Al congresso di Torino dell’aprile 1978 (due mesi prima della sua morte), Lenoci fu invitato da Craxi ad unirsi a lui. Titino chiamò la moglie Simonetta: «Ho rifiutato», le disse. Perché, come le spiegò, il suo posto era a fianco dell’anziano leader De Martino.
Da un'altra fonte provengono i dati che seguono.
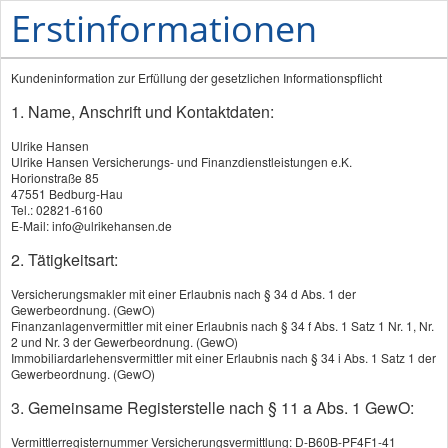
Erstinformationen
Kundeninformation zur Erfüllung der gesetzlichen Informationspflicht
1. Name, Anschrift und Kontaktdaten:
Ulrike Hansen
Ulrike Hansen Versicherungs- und Finanzdienstleistungen e.K.
Horionstraße 85
47551 Bedburg-Hau
PRODUKTE
Tel.: 02821-6160
E-Mail: info@ulrikehansen.de
Berufsunfähigkeitsversicherung
2. Tätigkeitsart:
Grundfähigkeitsversicherung
Versicherungsmakler mit einer Erlaubnis nach § 34 d Abs. 1 der
Gewerbeordnung. (GewO)
Unfallversicherung
Finanzanlagenvermittler mit einer Erlaubnis nach § 34 f Abs. 1 Satz 1 Nr. 1, Nr.
2 und Nr. 3 der Gewerbeordnung. (GewO)
Berufsunfähigkeitsversicherung
Immobiliardarlehensvermittler mit einer Erlaubnis nach § 34 i Abs. 1 Satz 1 der
Gewerbeordnung. (GewO)
Was leistet eine
3. Gemeinsame Registerstelle nach § 11 a Abs. 1 GewO:
Berufsunfähigkeitsversicherung?
Vermittlerregisternummer Versicherungsvermittlung: D-B60B-PF4F1-41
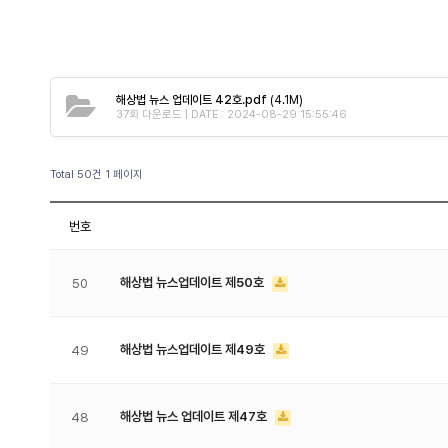
해상법 뉴스 업데이트 42호.pdf
(4.1M)
37회 다운로드 | DATE : 2024-08-29 15:55:46
Total 50건
1 페이지
번호
해상법 뉴스업데이트 제50호
50
해상법 뉴스업데이트 제49호
49
해상법 뉴스 업데이트 제47호
48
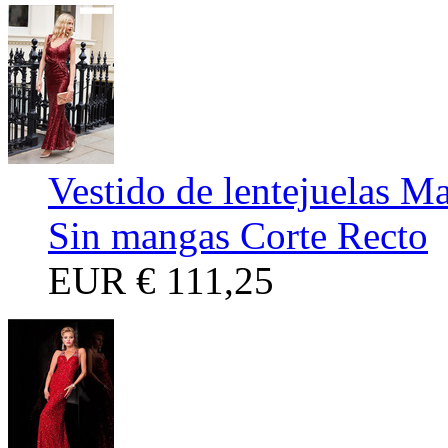
Vestido de lentejuelas M
Sin mangas Corte Recto
EUR
€ 111,25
La storia non la si fa con i se, eppure viene spontaneo chiedersi: se in quella mite quanto maledetta sera d’estate del 18 giugno 1978, un’auto non l’avesse falciato uccidendolo mentre attraversava a piedi Corso Cavour, che posizione avrebbe assunto negli anni ‘80 e ‘90 in seno al PSI? Simonetta Lorusso assicura: «Sarebbe rimasto per sempre socialista». Sì, ma in quale percorso? Restando nel partito sino alla fine, come fecero i pugliesi Signorile, De Lucia, Quaranta e Marzo? O piuttosto avrebbe co-fondato i DS con Ruffolo e Spini, ritrovando così il suo maestro De Martino, ma anche il suo amico di gioventù Giacomo Princigalli? Probabilmente come quest’ultimo avrebbe vissuto lo scioglimento dei DS nel PD come la promessa tradita di un partito unitario del socialismo democratico, che finalmente risanasse le troppe scissioni del passato. Oggi avrebbe 92 anni e lo si ascolterebbe come merita un vecchio saggio socialista. Avrebbe chiesto di votare per il PSI alleato di Bonino e Renzi, appena tristemente sconfitto alle elezioni europee, oppure avrebbe subito il fascino della giovinezza e freschezza di Elly Schlein?
Ma più probabilmente, lo vedremmo assorto nell’amarezza e nel rimpianto inconsolabili per un’idea di socialismo che non ritrova più.
Non lo sapremo mai. Ma una cosa è certa e ci è data da Sandro Pertini: «Vive sempre in me il ricordo del compagno e amico Vito Vittorio Lenoci, dall’animo sempre proteso verso la libertà e gli interessi della classe lavoratrice. Egli ha lasciato un’orma incancellabile nella storia del Partito Socialista Italiano e del Popolo Pugliese».
Mantenere vivo il suo ricordo riaccende quel sogno e bisogno di pace e di una società democratica, antifascista e socialista di persone libere ed eguali.